Poll  Mine don't care for them. I put a silent spinner in their cage and they looked at me like "What are we supposed to do with this?" hahah


----------



## LightningWolf (Jun 8, 2012)

I can't really vote on this.

On one hand, they do, mainly when they are babies (Though my first rat Charles Loved playing on his wheel, When he got too old to run on it he would sleep on it all the time. only reason it stayed in their cage) and when they are older they like to sleep on it. Right now my 3 baby boys (Bentley, Liam, and Niko, who are 4 months old) Will Play with each other on it, and wrestle on it. Though up in till the babies were maybe 2 months old I haven't had a rat actually Run on it.

So to an extent, yeah they like it. Though right now in their quarantine cage (They have mites, and this cage is smaller and easier for me to clean so easier to take care of the mites) they don't notice it's missing.


----------



## Aether (Mar 7, 2013)

Well one loves his wheel, the other isn't sure what to do with it yet.


----------



## katlovesaandw (Feb 10, 2013)

All of mine do. Maya didn't use it until after the babies were born....which we didnt know she was PG....just thought she was a not a wheel rat.
And because of that, all the babies use it. Girls cage has 2 wheels in it, Remy's has 1.


----------



## ThreeMagicBeans (Dec 16, 2012)

My boys were CRAZY about their wheel. They had a Comfort Wheel. They ran in it all night long, slept in it, and ate in it. Dropping blocks in it at 3am was a game of 'maybe the hoomin will wake up if we continue long enough'.


----------



## cagedbirdsinging (May 28, 2012)

None of my rats have ever liked wheels. I am under the impression that this is pretty common.

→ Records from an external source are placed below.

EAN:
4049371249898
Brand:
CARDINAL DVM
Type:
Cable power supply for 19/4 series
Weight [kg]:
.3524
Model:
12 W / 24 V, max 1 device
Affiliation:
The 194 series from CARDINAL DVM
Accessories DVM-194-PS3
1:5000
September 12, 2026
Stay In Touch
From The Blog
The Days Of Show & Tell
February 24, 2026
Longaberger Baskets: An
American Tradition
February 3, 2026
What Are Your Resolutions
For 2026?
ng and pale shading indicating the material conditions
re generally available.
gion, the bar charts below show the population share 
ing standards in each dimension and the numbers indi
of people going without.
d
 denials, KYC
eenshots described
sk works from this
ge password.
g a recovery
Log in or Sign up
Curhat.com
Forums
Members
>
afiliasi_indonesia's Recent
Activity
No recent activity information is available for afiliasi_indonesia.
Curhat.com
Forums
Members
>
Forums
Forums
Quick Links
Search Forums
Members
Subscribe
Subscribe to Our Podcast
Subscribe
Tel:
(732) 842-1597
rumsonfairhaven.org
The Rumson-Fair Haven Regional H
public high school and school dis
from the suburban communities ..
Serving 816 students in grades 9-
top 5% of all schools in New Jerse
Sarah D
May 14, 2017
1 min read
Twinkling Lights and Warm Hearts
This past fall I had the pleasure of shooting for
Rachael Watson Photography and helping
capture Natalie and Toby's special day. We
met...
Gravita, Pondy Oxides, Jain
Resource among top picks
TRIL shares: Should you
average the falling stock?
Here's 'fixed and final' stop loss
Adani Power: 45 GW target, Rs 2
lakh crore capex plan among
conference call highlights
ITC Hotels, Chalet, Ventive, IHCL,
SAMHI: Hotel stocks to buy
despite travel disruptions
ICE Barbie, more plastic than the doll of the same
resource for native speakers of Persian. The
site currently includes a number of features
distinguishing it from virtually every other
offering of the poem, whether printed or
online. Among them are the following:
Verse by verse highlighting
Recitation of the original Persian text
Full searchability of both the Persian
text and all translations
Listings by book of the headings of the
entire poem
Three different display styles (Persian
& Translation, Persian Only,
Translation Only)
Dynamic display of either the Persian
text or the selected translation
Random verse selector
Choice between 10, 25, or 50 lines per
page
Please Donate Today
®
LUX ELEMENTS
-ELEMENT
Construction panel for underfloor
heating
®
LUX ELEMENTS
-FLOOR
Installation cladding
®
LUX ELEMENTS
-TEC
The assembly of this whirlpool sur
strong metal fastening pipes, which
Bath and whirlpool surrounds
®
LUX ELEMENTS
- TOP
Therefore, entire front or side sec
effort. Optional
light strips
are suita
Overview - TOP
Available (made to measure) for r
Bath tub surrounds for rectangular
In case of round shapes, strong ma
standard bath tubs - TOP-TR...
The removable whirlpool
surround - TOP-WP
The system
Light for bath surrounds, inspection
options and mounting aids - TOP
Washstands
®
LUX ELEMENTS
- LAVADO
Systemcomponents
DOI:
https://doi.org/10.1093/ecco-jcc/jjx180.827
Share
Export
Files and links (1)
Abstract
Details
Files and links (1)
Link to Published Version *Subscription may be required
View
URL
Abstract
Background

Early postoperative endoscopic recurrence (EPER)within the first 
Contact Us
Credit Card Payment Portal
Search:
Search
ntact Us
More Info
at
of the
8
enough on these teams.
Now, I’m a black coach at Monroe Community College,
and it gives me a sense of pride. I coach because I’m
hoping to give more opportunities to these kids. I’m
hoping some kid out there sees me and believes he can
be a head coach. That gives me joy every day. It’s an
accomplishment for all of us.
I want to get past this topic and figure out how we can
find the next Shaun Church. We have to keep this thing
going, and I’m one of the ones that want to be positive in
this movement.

A great way to get them exercise inside of the cage is to remove the ramps and add lots of climbing opportunities.


----------



## cccgina1 (Nov 11, 2012)

I took my wheel out today. They don't play with it much, it's noisy when they do. All they seem to do is poop and pee on it, so I took it out. I'll see if they miss it.


----------



## rattie_lovers (Mar 7, 2013)

Only one of mine two of my 5 used it and most of the time they just sleep on it, but i do give them a lot of exercise so maybe thats why


----------



## Kaliloca (Jan 24, 2013)

My rats have always liked their wheels. They like them even more since we redesigned them to be smoother and more quiet. 

They run on them daily. Occasionally, they even poo on them while running. So, a few times a week I need to clean poo off them. I wipe them down daily regardless. 

Before I put the wheels in they were starting to get a bit chubby, so the wheels help keep them lean and active. They like to climb, but running seems to put a smile on their faces.


----------



## preciouscreature (Feb 13, 2013)

Not mine. Not one, not ever. 
My boyfriend's big agouti rat uses his wheel as a bed so there you have it. 

You can definitely try one out though! I've heard of rats liking them, but usually only as youngins. 


Sent from Petguide.com Free App


----------



## EndlessDream (Jul 9, 2012)

My boys got a wheel when they were around 8 months, and they're still using it. Honestly I didn't think they would, but they got it for Christmas anyway. I smeared some baby food around the inside, one of them took to it and the other learned, and now they both take a run probably at least once a day. (luckily I can sleep through the sound, the Comfort Wheel isn't too loud, so I don't know for sure!)


----------



## alexn (Sep 30, 2012)

Yes and No. Toki and Daisy do use it, but generally only for bursts of around 30 seconds - 1 minute. Poppy on the other hand, (who has never seen a wheel before) loves it. Whether that's just novelty, I don't know.


----------